## PROBLEM DESCRIPTION
In the text below on Robert-Aglaé Cauchoix, how wide was the lens of the Sheepshanks telescope?

Robert-Aglaé Cauchoix (24 April 1776 – 5 February 1845) was a French optician and instrument maker, whose lenses played a part in the race of the great refractor telescopes in the first half of the 19th century.

==Instruments==
At first Cauchoix produced a wide range of scientific instruments including barometers and micrometers, but he soon specialized in optics, making spherometers and objectives.
He made a telescope for the Paris Observatory in 1820 and in 1825 he made a 6.5 inch (16.5 cm) refractor for the observatory of the Collegio Romano, a Jesuit academy in Rome. In the Royal Observatory, Greenwich an 1838 instrument named the Sheepshanks telescope includes an objective by Cauchoix. The Sheepshanks had a 6.7 inch (17 cm) wide lens, and was the biggest telescope at Greenwich for about twenty years.

An 1840 report from the Observatory noted of the then-new Sheepshanks telescope with the Cauchoix doublet:
The power and general goodness of this telescope make it a most welcome addition to the instruments of the observatory

==Great refractors==
Although the reflector telescope was invented in the second half of the 18th century, technological difficulties made the refractor the telescope of choice until the mid-1850s. Improvements in lens production, like the introduction of the achromatic lens by John Dollond, spawned an aperture size race that started in the early 1820s with a telescope made by the German optician Joseph von Fraunhofer. Cauchoix must be credited holding the lens size record three times this period. In 1831, Cauchoix made a 13.3 inch (almost 33.8 cm) refractor for the Irishman Edward Joshua Cooper, who used it to observe Halley's Comet in 1835 and a solar eclipse in 1836.

In 1829, Cauchoix made an 11.75 inch lens for a French customer, but sold it to the British astronomer James South. South used it for his new telescope, which he found defective due to problems with the equatorial mount. In 1838, this telescope was dismantled, but the lens by Cauchoix served in other instruments until 1989.

## DATA EXCERPTS
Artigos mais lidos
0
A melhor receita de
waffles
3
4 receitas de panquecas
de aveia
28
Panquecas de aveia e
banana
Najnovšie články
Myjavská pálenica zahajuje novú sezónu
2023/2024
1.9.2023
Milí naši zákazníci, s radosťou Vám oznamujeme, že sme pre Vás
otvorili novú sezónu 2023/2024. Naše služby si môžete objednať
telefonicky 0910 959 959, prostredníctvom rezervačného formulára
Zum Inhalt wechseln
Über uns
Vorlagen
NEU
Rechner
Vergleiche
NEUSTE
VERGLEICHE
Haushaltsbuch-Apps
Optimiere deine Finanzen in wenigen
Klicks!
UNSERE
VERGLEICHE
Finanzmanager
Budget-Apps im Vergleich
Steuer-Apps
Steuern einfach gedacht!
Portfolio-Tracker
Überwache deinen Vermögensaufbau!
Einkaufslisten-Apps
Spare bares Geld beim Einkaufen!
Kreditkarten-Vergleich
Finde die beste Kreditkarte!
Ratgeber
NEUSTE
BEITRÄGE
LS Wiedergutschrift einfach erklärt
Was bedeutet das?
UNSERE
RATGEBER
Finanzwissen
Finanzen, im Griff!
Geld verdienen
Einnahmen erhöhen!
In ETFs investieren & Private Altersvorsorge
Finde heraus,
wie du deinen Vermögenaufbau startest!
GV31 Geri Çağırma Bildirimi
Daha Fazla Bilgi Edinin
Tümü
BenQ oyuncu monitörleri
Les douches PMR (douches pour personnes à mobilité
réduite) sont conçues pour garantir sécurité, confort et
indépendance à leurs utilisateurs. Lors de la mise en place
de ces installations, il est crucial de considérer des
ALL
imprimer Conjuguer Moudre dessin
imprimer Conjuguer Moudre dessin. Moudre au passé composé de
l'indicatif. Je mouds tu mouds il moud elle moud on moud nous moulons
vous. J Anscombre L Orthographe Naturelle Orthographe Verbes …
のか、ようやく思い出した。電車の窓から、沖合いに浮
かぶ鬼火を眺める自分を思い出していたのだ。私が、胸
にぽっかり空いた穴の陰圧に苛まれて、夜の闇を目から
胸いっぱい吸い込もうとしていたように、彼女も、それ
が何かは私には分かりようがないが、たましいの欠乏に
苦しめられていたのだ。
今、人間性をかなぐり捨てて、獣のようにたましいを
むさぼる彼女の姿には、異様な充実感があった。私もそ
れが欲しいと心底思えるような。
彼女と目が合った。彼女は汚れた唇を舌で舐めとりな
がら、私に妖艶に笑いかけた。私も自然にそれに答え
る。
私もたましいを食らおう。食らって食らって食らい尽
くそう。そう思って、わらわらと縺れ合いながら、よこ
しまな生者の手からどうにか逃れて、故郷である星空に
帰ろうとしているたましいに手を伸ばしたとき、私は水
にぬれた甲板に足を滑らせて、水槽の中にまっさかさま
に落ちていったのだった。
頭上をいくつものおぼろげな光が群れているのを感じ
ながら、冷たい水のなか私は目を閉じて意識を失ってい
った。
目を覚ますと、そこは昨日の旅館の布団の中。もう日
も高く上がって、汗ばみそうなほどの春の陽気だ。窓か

* * *

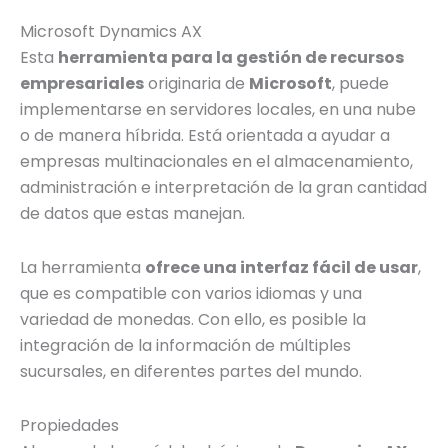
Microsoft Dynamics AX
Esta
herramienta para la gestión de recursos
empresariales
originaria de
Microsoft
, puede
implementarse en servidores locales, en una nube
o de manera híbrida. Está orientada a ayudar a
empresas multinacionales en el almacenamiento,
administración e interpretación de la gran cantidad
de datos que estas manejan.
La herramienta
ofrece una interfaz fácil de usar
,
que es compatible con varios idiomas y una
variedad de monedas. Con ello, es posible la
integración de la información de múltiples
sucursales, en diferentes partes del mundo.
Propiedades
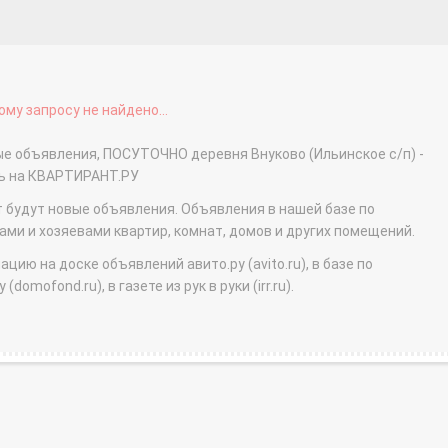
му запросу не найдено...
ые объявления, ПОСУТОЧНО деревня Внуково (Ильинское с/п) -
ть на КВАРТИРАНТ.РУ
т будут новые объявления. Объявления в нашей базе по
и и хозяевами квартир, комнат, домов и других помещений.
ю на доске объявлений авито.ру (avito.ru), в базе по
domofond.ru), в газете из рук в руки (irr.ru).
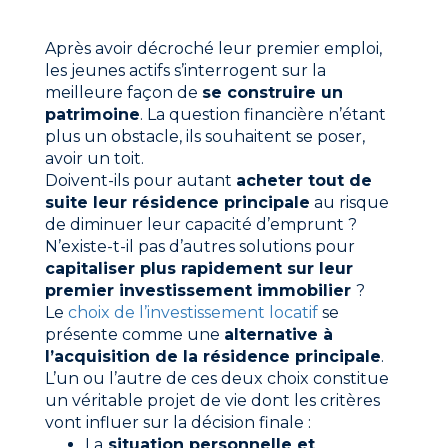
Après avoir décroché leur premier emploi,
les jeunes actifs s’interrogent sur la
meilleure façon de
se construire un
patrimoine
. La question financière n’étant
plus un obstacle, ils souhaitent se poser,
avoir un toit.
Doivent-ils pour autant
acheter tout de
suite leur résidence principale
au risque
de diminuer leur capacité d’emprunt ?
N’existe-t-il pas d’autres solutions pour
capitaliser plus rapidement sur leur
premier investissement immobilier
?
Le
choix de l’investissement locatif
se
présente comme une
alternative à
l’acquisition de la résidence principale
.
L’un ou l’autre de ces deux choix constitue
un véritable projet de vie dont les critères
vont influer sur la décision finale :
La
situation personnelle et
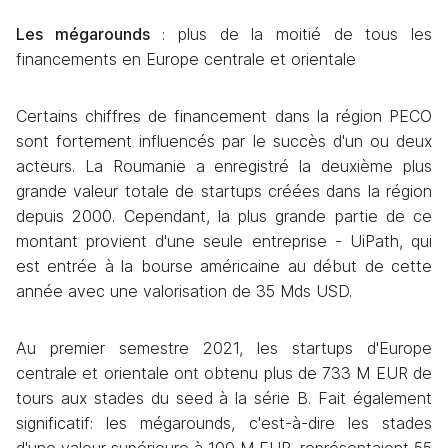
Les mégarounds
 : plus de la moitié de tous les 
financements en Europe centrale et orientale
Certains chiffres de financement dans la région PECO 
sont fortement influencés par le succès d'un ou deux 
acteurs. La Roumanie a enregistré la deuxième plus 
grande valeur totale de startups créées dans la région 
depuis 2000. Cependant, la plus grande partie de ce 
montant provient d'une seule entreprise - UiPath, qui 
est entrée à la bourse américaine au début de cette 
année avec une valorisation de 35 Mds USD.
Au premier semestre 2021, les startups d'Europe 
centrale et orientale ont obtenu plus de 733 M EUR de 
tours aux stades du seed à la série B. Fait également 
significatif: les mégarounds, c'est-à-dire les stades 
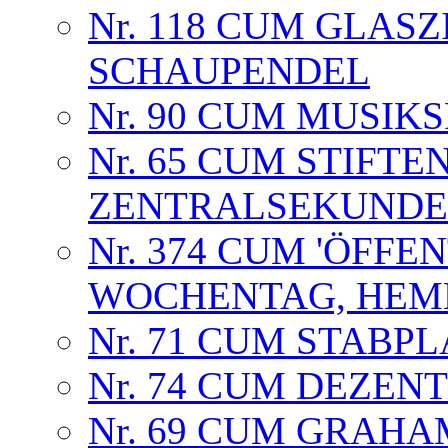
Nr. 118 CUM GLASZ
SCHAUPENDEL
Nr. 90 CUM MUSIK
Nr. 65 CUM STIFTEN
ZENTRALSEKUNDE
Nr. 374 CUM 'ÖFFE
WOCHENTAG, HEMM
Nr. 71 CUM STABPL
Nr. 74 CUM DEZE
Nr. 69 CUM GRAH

## THE COMPLETED TASK
6.7 inches (17 cm).